One hundred forty-seven thousand four hundred thirty patients underwent revisional/conversional procedures. After applied exclusions, 58,777 patients were available for analysis. The HA group had a significantly (P < .05) higher prevalence of being black (22.95% versus 17.76%), renal insufficiency (1.08% versus .36%), smoking history (9.47% versus 6.91%), chronic obstructive pulmonary disease (COPD) (2.54% versus 1.33%), and history of deep vein thrombosis (DVT) (4.03% versus 2.3%).
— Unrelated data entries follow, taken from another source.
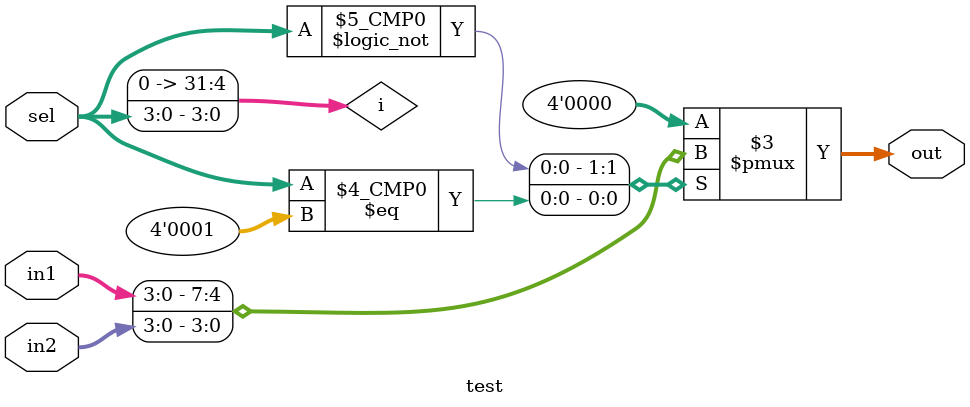
<source format=v>
module test(input [3:0] in1, in2, sel, output reg [3:0] out);

integer i;
always @(in1, in2, sel) begin
    i = sel;
	case (i)
	    0: out = in1;
	    1: out = in2;
		default:
		    out = 0;
	endcase
end
endmodule	
	
	

</source>
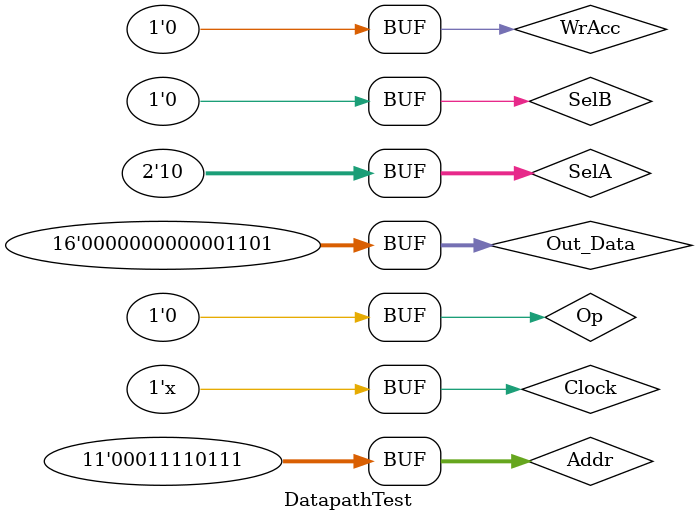
<source format=v>
`timescale 1ns / 1ps


module DatapathTest;

	// Inputs
	reg [1:0] SelA;
	reg SelB;
	reg [10:0] Addr;
	reg WrAcc;
	reg Op;
	reg Clock;
	reg [15:0] Out_Data;

	// Outputs
	wire [15:0] In_Data;

	// Instantiate the Unit Under Test (UUT)
	Datapath uut (
		.SelA(SelA), 
		.SelB(SelB), 
		.Addr(Addr), 
		.WrAcc(WrAcc), 
		.Op(Op), 
		.Clock(Clock), 
		.In_Data(In_Data), 
		.Out_Data(Out_Data)
	);

	initial begin
		// Initialize Inputs
		SelA = 0;
		SelB = 0;
		Addr = 0;
		WrAcc = 0;
		Op = 0;
		Clock = 0;
		Out_Data = 0;

		// Wait 100 ns for global reset to finish
		#100;
        
		SelA = 1;
		Addr = 247;
		WrAcc = 1;
		
		#10;
		
		WrAcc = 0;
		
		#10;
		
		Out_Data = 13;
		SelA = 2;
		
		WrAcc=1;
		#11;
		WrAcc=0;
		
	end
	
	always
	begin
		#5
		Clock = ~Clock;
	end 
      
endmodule


</source>
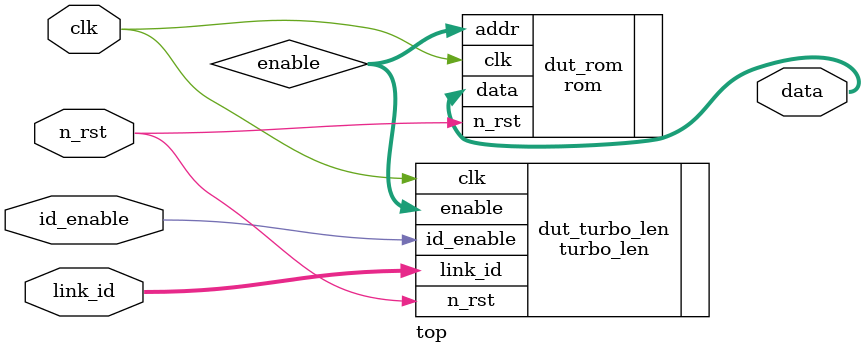
<source format=v>
`timescale 1ps/1ps
module top (
    input clk,
    input n_rst,
    input id_enable,
    input [5:0] link_id,
    output [12:0] data
);
    wire [15:0] enable;
    //wire [12:0] m_len;

    rom dut_rom (
        .clk(clk),
        .n_rst(n_rst),
        .addr(enable),
        .data(data)
    );

    turbo_len dut_turbo_len (
        .clk(clk),
        .n_rst(n_rst),
        .id_enable(id_enable),
        .link_id(link_id),
        .enable(enable)
    );
endmodule
</source>
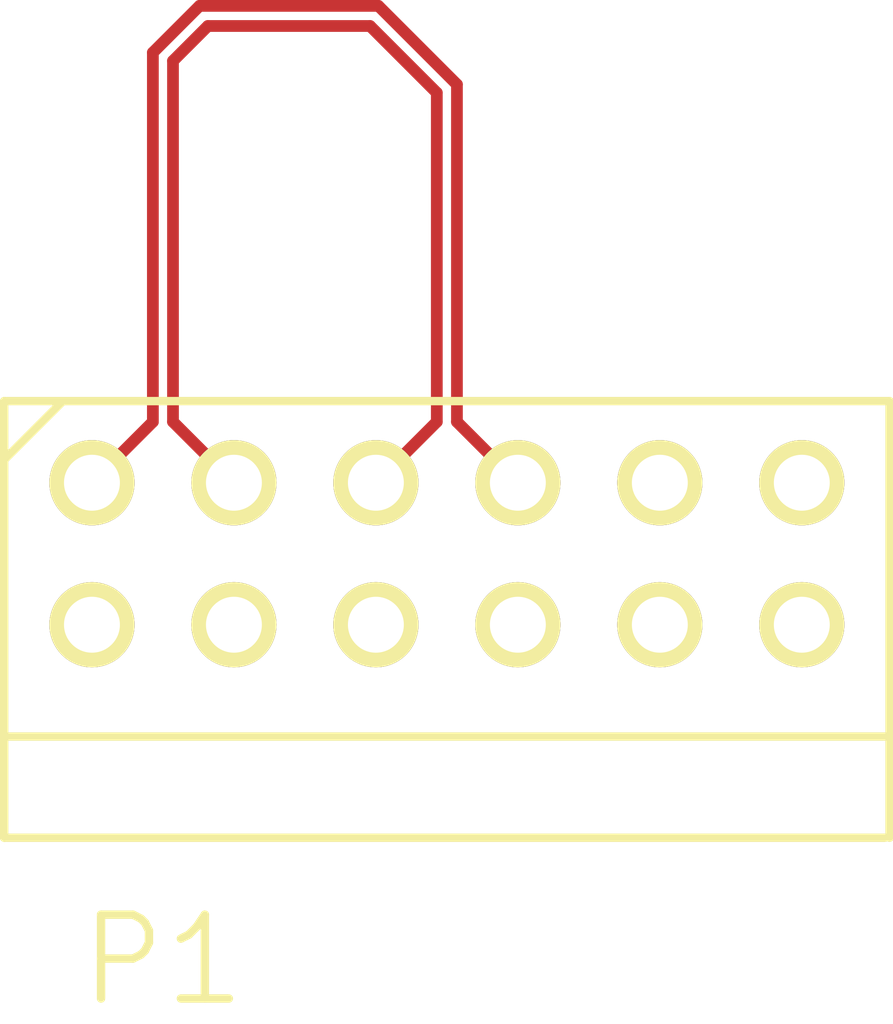
<source format=kicad_pcb>
(kicad_pcb (version 20170123) (host pcbnew "(2017-03-12 revision 28a6ca1)-master")

  (general
    (links 2)
    (no_connects 2)
    (area 66.679999 75.489999 82.920001 94.1975)
    (thickness 1.6)
    (drawings 0)
    (tracks 14)
    (zones 0)
    (modules 1)
    (nets 11)
  )

  (page A4)
  (layers
    (0 F.Cu signal)
    (31 B.Cu signal)
    (32 B.Adhes user)
    (33 F.Adhes user)
    (34 B.Paste user)
    (35 F.Paste user)
    (36 B.SilkS user)
    (37 F.SilkS user)
    (38 B.Mask user)
    (39 F.Mask user)
    (40 Dwgs.User user)
    (41 Cmts.User user)
    (42 Eco1.User user)
    (43 Eco2.User user)
    (44 Edge.Cuts user)
    (45 Margin user)
    (46 B.CrtYd user)
    (47 F.CrtYd user)
    (48 B.Fab user)
    (49 F.Fab user)
  )

  (setup
    (last_trace_width 0.25)
    (trace_clearance 0.125)
    (zone_clearance 0.508)
    (zone_45_only no)
    (trace_min 0.2)
    (segment_width 0.2)
    (edge_width 0.15)
    (via_size 0.8)
    (via_drill 0.4)
    (via_min_size 0.4)
    (via_min_drill 0.3)
    (uvia_size 0.3)
    (uvia_drill 0.1)
    (uvias_allowed no)
    (uvia_min_size 0.2)
    (uvia_min_drill 0.1)
    (pcb_text_width 0.3)
    (pcb_text_size 1.5 1.5)
    (mod_edge_width 0.15)
    (mod_text_size 1 1)
    (mod_text_width 0.15)
    (pad_size 1.524 1.524)
    (pad_drill 0.762)
    (pad_to_mask_clearance 0.2)
    (aux_axis_origin 0 0)
    (visible_elements FFFFFF7F)
    (pcbplotparams
      (layerselection 0x00030_ffffffff)
      (usegerberextensions false)
      (excludeedgelayer true)
      (linewidth 0.100000)
      (plotframeref false)
      (viasonmask false)
      (mode 1)
      (useauxorigin false)
      (hpglpennumber 1)
      (hpglpenspeed 20)
      (hpglpendiameter 15)
      (psnegative false)
      (psa4output false)
      (plotreference true)
      (plotvalue true)
      (plotinvisibletext false)
      (padsonsilk false)
      (subtractmaskfromsilk false)
      (outputformat 1)
      (mirror false)
      (drillshape 1)
      (scaleselection 1)
      (outputdirectory ""))
  )

  (net 0 "")
  (net 1 /FOO_N)
  (net 2 "Net-(P1-Pad9)")
  (net 3 /FOO_P)
  (net 4 "Net-(P1-Pad5)")
  (net 5 "Net-(P1-Pad6)")
  (net 6 "Net-(P1-Pad12)")
  (net 7 "Net-(P1-Pad11)")
  (net 8 "Net-(P1-Pad10)")
  (net 9 "Net-(P1-Pad7)")
  (net 10 "Net-(P1-Pad8)")

  (net_class Default "This is the default net class."
    (clearance 0.125)
    (trace_width 0.25)
    (via_dia 0.8)
    (via_drill 0.4)
    (uvia_dia 0.3)
    (uvia_drill 0.1)
    (add_net /FOO_N)
    (add_net /FOO_P)
    (add_net "Net-(P1-Pad10)")
    (add_net "Net-(P1-Pad11)")
    (add_net "Net-(P1-Pad12)")
    (add_net "Net-(P1-Pad5)")
    (add_net "Net-(P1-Pad6)")
    (add_net "Net-(P1-Pad7)")
    (add_net "Net-(P1-Pad8)")
    (add_net "Net-(P1-Pad9)")
  )

  (module azonenberg_pcb:CONN_HEADER_2.54MM_2x6_RA_PMOD_MODULE (layer F.Cu) (tedit 58C5FEED) (tstamp 58C878C1)
    (at 74.8 85.52)
    (path /58C8788E)
    (fp_text reference P1 (at -5.08 7.27) (layer F.SilkS)
      (effects (font (size 1.5 1.5) (thickness 0.15)))
    )
    (fp_text value CONN_6X2 (at -1.27 -3.81) (layer F.Fab)
      (effects (font (size 1.5 1.5) (thickness 0.15)))
    )
    (fp_line (start -7.92 3.27) (end 7.84 3.27) (layer F.SilkS) (width 0.15))
    (fp_line (start -7.92 5.08) (end 7.84 5.08) (layer F.SilkS) (width 0.15))
    (fp_line (start 7.92 5.08) (end 7.92 -2.73) (layer F.SilkS) (width 0.15))
    (fp_line (start 7.92 -2.73) (end -7.92 -2.73) (layer F.SilkS) (width 0.15))
    (fp_line (start -7.92 -2.73) (end -7.92 5.08) (layer F.SilkS) (width 0.15))
    (fp_line (start -6.9 -2.7) (end -7.9 -1.7) (layer F.SilkS) (width 0.15))
    (fp_text user "-- PCB EDGE --" (at 0.1 5) (layer Dwgs.User)
      (effects (font (size 1 1) (thickness 0.1)))
    )
    (pad 3 thru_hole circle (at -1.27 -1.27) (size 1.524 1.524) (drill 1) (layers *.Cu *.Mask F.SilkS)
      (net 3 /FOO_P))
    (pad 9 thru_hole circle (at -1.27 1.27) (size 1.524 1.524) (drill 1) (layers *.Cu *.Mask F.SilkS)
      (net 2 "Net-(P1-Pad9)"))
    (pad 4 thru_hole circle (at 1.27 -1.27) (size 1.524 1.524) (drill 1) (layers *.Cu *.Mask F.SilkS)
      (net 1 /FOO_N))
    (pad 5 thru_hole circle (at 3.81 -1.27) (size 1.524 1.524) (drill 1) (layers *.Cu *.Mask F.SilkS)
      (net 4 "Net-(P1-Pad5)"))
    (pad 6 thru_hole circle (at 6.35 -1.27) (size 1.524 1.524) (drill 1) (layers *.Cu *.Mask F.SilkS)
      (net 5 "Net-(P1-Pad6)"))
    (pad 12 thru_hole circle (at 6.35 1.27) (size 1.524 1.524) (drill 1) (layers *.Cu *.Mask F.SilkS)
      (net 6 "Net-(P1-Pad12)"))
    (pad 11 thru_hole circle (at 3.81 1.27) (size 1.524 1.524) (drill 1) (layers *.Cu *.Mask F.SilkS)
      (net 7 "Net-(P1-Pad11)"))
    (pad 10 thru_hole circle (at 1.27 1.27) (size 1.524 1.524) (drill 1) (layers *.Cu *.Mask F.SilkS)
      (net 8 "Net-(P1-Pad10)"))
    (pad 7 thru_hole circle (at -6.35 1.27) (size 1.524 1.524) (drill 1) (layers *.Cu *.Mask F.SilkS)
      (net 9 "Net-(P1-Pad7)"))
    (pad 8 thru_hole circle (at -3.81 1.27) (size 1.524 1.524) (drill 1) (layers *.Cu *.Mask F.SilkS)
      (net 10 "Net-(P1-Pad8)"))
    (pad 2 thru_hole circle (at -3.81 -1.27) (size 1.524 1.524) (drill 1) (layers *.Cu *.Mask F.SilkS)
      (net 3 /FOO_P))
    (pad 1 thru_hole circle (at -6.35 -1.27) (size 1.524 1.524) (drill 1) (layers *.Cu *.Mask F.SilkS)
      (net 1 /FOO_N))
    (model /nfs4/home/azonenberg/kicad-libs/3rdparty/walter/pin_strip/pin_strip_6x2-90.wrl
      (at (xyz 0 0 0))
      (scale (xyz 1 1 1))
      (rotate (xyz 0 0 0))
    )
  )

  (segment (start 73.57456 75.72) (end 74.98 77.12544) (width 0.21) (layer F.Cu) (net 1))
  (segment (start 74.98 77.12544) (end 74.98 83.16) (width 0.21) (layer F.Cu) (net 1))
  (segment (start 74.98 83.16) (end 76.07 84.25) (width 0.21) (layer F.Cu) (net 1))
  (segment (start 70.37544 75.72) (end 73.57456 75.72) (width 0.21) (layer F.Cu) (net 1))
  (segment (start 69.54 76.55544) (end 70.37544 75.72) (width 0.21) (layer F.Cu) (net 1))
  (segment (start 68.45 84.25) (end 69.54 83.16) (width 0.21) (layer F.Cu) (net 1))
  (segment (start 69.54 83.16) (end 69.54 76.55544) (width 0.21) (layer F.Cu) (net 1))
  (segment (start 73.42544 76.08) (end 74.62 77.27456) (width 0.21) (layer F.Cu) (net 3))
  (segment (start 74.62 77.27456) (end 74.62 83.16) (width 0.21) (layer F.Cu) (net 3))
  (segment (start 74.62 83.16) (end 73.53 84.25) (width 0.21) (layer F.Cu) (net 3))
  (segment (start 70.52456 76.08) (end 73.42544 76.08) (width 0.21) (layer F.Cu) (net 3))
  (segment (start 69.9 76.70456) (end 70.52456 76.08) (width 0.21) (layer F.Cu) (net 3))
  (segment (start 70.99 84.25) (end 69.9 83.16) (width 0.21) (layer F.Cu) (net 3))
  (segment (start 69.9 83.16) (end 69.9 76.70456) (width 0.21) (layer F.Cu) (net 3))

)

</source>
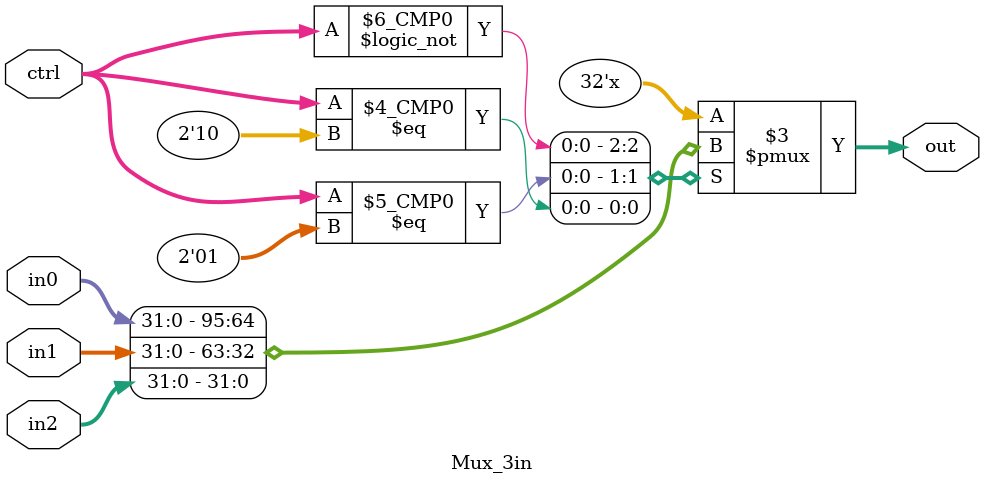
<source format=sv>
module Mux_3in
#(parameter size=32)(
	//input
	input [1:0]ctrl,
	input [size-1:0]in0,
	input [size-1:0]in1,
	input [size-1:0]in2,
	//output 
	output logic [size-1:0]out
);

always_comb begin
	case (ctrl)
		2'b00:out=in0;
		2'b01:out=in1;
		2'b10:out=in2;
		2'b11:out=32'dx;
	endcase
end
endmodule

</source>
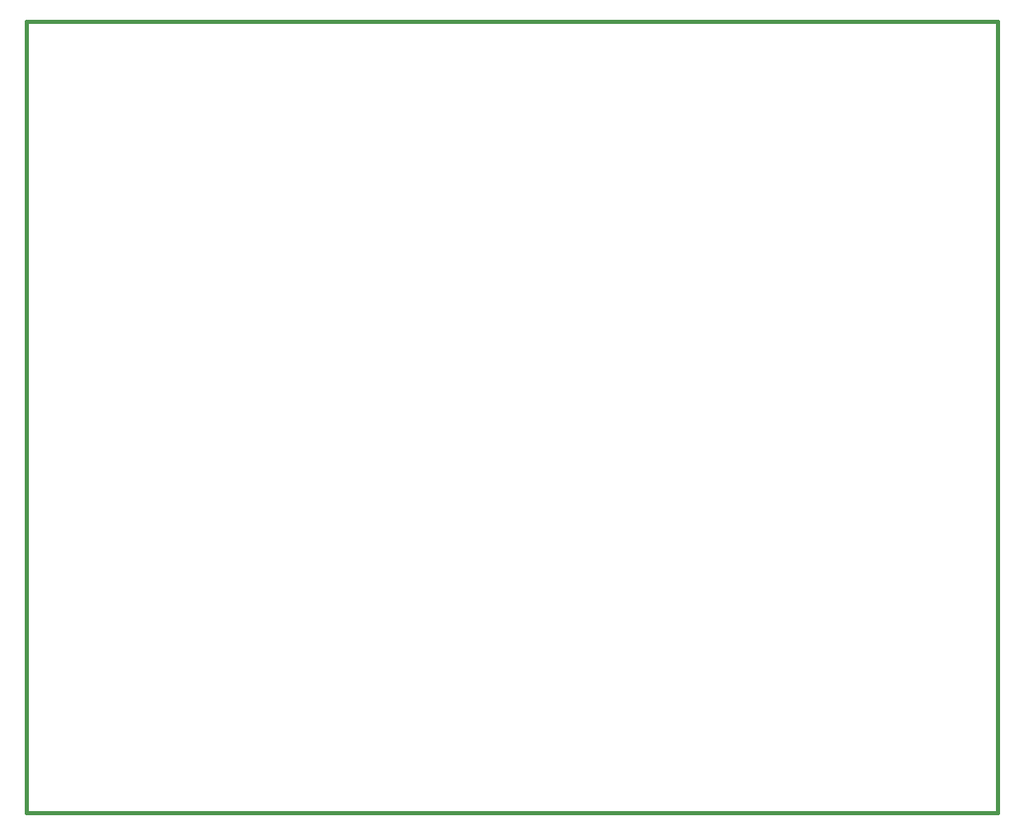
<source format=gbo>
G75*
%MOIN*%
%OFA0B0*%
%FSLAX25Y25*%
%IPPOS*%
%LPD*%
%AMOC8*
5,1,8,0,0,1.08239X$1,22.5*
%
%ADD10C,0.01600*%
D10*
X0030744Y0008834D02*
X0030744Y0328834D01*
X0423244Y0328834D01*
X0423244Y0008834D01*
X0030744Y0008834D01*
M02*

</source>
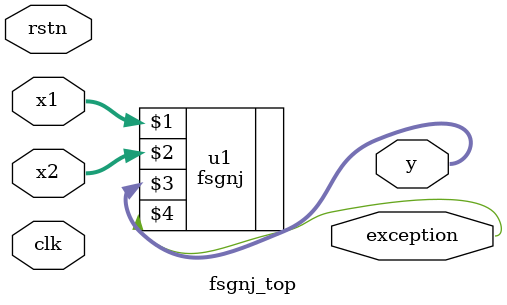
<source format=v>
module fsgnj_top
   (  input wire [31:0]  x1,
      input wire [31:0]  x2,
      output wire [31:0] y,
      output wire        exception,
      input wire        clk,
      input wire        rstn);

   fsgnj u1(x1,x2,y,exception);

endmodule
</source>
Postoperative complications associated with HA included perioperative blood transfusion (3.1% versus 1.27%; P < .001), 30day readmission (10.87 versus 6.77%; P < .001), 30day reoperation (4.9% versus 3.18%; P < .001), and 30day mortality (.40% versus .14%; P < .0001). HA was a significant predictor of 30day readmission in the RYGB versus VSG matched cohort (odds ratio [OR], 1.30; 95% confidence interval [CI], [1.14, 1.48]; P < .001).

CONCLUSIONS

HA is a risk factor requiring attention for patients undergoing revisional/conversional bariatric surgery and optimization of nutritional status or medical comorbidities associated with HA prior to bariatric surgery may help avoid postoperative complications.

摘要

背景

低蛋白血症(HA)是择期减重手术后发生严重并发症的一个危险因素。接受修正/转换减重手术的患者可能代表了一个更高风险的群体,他们通常有潜在的合并症和更复杂的手术。

目的

本研究调查了接受修正/转换减重手术的 HA 患者的术后并发症。

设置

代谢和减重外科认证和质量改进计划(MBSAQIP),2015-2019 年。

方法

使用 MBSAQIP 数据库评估 2015 年至 2019 年间接受非带修正/转换减重手术的患者。根据血清白蛋白(≤3.5g/dL)对患者进行分类。通过双变量分析和多变量回归评估变量。进行倾向评分匹配以比较胃旁路术(RYGB)和袖状胃切除术(VSG)。

结果

147430 例患者接受了修正/转换手术。经过排除,58777 例患者可供分析。HA 组黑人的比例明显更高(22.95% vs. 17.76%),肾功能不全(1.08% vs. 0.36%)、吸烟史(9.47% vs. 6.91%)、慢性阻塞性肺疾病(COPD)(2.54% vs. 1.33%)和深静脉血栓形成(DVT)病史(4.03% vs. 2.3%)。与 HA 相关的术后并发症包括围手术期输血(3.1% vs. 1.27%;P<0.001)、30 天再入院(10.87% vs. 6.77%;P<0.001)、30 天再次手术(4.9% vs. 3.18%;P<0.001)和 30 天死亡率(0.40% vs. 0.14%;P<0.0001)。HA 是 RYGB 与 VSG 匹配队列中 30 天再入院的显著预测因素(比值比[OR],1.30;95%置信区间[CI],[1.14,1.48];P<0.001)。

结论

HA 是接受修正/转换减重手术患者需要关注的一个危险因素,在减重手术前优化与 HA 相关的营养状况或合并症可能有助于避免术后并发症。